— REQUIRED ACTION —
Copy out, without alteration, the lines between the line that contains "like 1.4 kV" and the line that contains "Observed value: 30 kV", inclusive.

──────── PROVIDED DATA

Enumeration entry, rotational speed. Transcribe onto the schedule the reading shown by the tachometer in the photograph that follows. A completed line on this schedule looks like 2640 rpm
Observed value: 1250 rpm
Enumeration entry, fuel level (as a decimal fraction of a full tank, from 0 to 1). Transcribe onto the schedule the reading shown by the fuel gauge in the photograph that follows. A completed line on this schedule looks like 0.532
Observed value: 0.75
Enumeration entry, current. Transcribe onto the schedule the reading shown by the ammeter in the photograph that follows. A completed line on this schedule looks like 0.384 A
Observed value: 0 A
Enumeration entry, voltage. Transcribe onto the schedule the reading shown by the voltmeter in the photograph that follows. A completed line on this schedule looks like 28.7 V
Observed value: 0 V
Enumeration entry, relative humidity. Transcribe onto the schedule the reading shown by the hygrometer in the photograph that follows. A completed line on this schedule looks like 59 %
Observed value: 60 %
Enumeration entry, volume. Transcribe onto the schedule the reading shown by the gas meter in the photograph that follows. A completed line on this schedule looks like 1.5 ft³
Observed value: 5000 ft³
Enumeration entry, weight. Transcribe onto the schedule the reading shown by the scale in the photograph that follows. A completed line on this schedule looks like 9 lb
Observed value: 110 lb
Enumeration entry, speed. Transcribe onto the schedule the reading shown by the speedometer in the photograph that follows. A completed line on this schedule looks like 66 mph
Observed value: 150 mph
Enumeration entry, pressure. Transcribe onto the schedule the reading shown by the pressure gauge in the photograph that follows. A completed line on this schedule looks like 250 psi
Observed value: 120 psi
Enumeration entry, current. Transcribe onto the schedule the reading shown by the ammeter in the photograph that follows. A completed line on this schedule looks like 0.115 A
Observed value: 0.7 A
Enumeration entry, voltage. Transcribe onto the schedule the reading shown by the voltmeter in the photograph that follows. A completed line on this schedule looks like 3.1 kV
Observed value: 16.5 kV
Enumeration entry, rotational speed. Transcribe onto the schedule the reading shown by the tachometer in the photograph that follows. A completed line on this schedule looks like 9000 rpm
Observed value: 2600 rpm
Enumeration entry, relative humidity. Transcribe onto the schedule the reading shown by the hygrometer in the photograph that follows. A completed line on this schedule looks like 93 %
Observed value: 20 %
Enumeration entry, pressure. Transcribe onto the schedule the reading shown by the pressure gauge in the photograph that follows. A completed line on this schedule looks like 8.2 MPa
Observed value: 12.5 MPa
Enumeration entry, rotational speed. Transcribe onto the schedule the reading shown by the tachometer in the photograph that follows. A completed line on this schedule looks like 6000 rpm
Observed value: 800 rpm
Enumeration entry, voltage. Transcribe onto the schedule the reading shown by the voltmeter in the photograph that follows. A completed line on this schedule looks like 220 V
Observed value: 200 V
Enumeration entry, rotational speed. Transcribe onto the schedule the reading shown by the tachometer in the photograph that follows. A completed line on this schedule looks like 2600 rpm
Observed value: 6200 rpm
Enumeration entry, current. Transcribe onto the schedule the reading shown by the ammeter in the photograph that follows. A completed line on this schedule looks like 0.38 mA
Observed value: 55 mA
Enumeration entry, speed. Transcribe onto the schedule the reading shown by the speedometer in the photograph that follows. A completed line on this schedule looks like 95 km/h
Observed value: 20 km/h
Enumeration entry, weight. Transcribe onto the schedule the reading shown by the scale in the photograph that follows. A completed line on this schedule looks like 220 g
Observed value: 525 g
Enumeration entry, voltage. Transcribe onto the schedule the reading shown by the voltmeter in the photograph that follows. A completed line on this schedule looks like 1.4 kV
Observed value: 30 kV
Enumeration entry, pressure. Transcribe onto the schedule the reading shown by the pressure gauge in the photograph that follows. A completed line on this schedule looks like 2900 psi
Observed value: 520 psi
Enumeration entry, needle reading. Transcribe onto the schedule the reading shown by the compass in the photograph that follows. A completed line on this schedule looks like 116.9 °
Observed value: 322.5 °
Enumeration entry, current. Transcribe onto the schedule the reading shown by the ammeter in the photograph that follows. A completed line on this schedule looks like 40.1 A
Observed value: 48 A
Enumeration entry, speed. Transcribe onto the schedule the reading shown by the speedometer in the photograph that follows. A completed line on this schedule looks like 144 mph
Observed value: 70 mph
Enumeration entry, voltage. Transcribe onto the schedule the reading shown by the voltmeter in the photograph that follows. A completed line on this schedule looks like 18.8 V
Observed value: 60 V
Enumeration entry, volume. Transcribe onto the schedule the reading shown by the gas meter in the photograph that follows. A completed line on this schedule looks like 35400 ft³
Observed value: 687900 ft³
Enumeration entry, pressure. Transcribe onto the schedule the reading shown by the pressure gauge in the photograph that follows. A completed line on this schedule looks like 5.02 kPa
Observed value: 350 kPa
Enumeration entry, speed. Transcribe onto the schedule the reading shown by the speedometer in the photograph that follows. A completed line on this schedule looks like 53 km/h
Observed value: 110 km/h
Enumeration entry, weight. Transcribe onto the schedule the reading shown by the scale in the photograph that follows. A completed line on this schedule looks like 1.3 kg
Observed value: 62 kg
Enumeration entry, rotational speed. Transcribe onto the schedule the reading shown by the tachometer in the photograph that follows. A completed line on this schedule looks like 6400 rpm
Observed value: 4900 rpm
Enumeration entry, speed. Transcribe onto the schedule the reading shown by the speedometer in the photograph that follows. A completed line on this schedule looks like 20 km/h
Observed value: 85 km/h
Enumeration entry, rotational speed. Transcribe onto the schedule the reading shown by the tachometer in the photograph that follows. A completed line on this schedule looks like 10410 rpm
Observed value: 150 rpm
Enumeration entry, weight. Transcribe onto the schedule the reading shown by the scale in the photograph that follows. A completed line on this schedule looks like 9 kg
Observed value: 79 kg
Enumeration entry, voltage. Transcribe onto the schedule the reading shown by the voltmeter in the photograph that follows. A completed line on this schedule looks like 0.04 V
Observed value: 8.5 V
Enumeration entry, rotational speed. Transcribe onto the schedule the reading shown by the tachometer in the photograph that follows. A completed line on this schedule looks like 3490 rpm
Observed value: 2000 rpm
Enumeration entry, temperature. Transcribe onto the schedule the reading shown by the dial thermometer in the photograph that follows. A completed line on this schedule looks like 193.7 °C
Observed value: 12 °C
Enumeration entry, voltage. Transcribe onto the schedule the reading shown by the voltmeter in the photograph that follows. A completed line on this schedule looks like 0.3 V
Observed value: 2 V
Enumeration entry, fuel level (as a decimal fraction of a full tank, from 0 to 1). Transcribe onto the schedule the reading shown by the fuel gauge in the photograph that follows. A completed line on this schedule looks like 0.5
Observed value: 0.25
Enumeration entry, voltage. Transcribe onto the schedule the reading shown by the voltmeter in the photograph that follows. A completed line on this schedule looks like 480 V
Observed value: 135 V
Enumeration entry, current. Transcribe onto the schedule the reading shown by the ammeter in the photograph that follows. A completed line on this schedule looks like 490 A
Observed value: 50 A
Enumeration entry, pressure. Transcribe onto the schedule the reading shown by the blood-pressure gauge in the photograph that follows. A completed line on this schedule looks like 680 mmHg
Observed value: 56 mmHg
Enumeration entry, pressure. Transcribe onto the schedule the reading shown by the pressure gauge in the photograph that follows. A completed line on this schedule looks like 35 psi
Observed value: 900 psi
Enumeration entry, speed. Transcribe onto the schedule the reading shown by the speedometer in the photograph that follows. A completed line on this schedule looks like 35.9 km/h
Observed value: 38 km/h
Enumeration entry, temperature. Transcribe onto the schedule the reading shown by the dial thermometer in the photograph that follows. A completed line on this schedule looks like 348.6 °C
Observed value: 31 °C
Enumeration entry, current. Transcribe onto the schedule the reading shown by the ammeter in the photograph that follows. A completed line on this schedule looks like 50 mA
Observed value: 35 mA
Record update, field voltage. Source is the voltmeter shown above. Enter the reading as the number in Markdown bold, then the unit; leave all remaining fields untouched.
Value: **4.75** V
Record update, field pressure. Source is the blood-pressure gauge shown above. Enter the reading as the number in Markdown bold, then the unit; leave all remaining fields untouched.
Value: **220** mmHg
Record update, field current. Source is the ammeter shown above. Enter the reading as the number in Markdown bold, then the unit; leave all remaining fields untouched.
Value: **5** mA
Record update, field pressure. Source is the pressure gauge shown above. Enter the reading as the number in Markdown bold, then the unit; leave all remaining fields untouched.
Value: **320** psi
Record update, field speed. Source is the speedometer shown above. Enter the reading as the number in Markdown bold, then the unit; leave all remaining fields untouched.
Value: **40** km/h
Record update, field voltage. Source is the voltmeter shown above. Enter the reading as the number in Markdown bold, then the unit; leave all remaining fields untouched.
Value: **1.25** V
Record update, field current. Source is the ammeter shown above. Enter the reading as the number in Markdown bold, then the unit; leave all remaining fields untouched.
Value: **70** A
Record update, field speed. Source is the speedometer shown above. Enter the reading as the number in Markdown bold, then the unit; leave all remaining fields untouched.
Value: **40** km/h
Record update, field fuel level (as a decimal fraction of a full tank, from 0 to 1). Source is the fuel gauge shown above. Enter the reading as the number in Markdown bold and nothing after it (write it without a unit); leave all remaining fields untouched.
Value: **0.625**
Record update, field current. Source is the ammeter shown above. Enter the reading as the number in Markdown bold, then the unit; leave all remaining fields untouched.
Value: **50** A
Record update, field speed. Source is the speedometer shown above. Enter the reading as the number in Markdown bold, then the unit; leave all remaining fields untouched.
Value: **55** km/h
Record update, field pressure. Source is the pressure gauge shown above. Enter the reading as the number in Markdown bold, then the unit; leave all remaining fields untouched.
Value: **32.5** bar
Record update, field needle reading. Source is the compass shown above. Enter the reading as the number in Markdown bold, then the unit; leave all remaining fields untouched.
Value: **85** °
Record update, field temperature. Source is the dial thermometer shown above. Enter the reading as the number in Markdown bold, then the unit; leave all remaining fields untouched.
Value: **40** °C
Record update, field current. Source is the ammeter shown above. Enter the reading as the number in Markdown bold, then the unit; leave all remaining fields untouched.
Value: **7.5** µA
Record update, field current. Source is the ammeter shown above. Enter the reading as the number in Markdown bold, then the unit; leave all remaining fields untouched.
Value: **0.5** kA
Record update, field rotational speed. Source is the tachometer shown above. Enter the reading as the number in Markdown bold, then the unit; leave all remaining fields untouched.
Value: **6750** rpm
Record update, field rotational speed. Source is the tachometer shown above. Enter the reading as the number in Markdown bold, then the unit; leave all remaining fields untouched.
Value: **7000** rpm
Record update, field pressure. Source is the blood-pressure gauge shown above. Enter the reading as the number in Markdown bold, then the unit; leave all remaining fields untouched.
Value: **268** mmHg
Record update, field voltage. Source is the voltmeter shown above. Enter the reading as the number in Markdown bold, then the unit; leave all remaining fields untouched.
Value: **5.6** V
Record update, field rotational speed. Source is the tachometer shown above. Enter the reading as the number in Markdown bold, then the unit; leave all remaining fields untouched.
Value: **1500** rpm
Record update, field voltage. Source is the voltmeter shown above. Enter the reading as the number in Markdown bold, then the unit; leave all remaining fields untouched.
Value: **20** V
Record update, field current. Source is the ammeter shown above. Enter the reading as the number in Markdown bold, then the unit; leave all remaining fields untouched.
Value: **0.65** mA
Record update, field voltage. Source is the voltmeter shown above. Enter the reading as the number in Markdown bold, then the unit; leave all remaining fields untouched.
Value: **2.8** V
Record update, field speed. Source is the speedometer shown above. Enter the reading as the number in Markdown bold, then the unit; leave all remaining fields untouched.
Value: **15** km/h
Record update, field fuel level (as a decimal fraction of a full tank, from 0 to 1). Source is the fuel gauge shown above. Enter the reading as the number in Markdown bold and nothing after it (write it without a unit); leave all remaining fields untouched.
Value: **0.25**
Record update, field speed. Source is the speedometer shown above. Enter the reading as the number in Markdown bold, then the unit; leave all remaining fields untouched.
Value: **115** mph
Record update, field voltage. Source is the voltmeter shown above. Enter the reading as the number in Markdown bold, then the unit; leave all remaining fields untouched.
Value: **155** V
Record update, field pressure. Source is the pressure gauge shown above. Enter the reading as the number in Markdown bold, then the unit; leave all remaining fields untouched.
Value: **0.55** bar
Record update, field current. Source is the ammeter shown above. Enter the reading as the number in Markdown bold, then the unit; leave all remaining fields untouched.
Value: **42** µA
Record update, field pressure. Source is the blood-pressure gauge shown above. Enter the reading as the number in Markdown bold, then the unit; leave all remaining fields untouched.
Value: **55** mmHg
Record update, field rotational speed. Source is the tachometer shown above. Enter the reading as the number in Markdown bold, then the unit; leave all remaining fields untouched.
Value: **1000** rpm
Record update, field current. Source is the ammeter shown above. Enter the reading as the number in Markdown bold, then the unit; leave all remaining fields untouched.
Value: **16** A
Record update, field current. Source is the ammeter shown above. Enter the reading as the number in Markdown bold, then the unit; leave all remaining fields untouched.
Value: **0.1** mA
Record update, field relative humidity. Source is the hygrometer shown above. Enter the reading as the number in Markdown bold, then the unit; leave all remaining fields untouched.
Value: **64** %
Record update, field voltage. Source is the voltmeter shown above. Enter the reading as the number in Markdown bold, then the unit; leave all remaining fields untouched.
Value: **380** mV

────────────────

— REPLY TO THE TASK —
Enumeration entry, voltage. Transcribe onto the schedule the reading shown by the voltmeter in the photograph that follows. A completed line on this schedule looks like 1.4 kV
Observed value: 30 kV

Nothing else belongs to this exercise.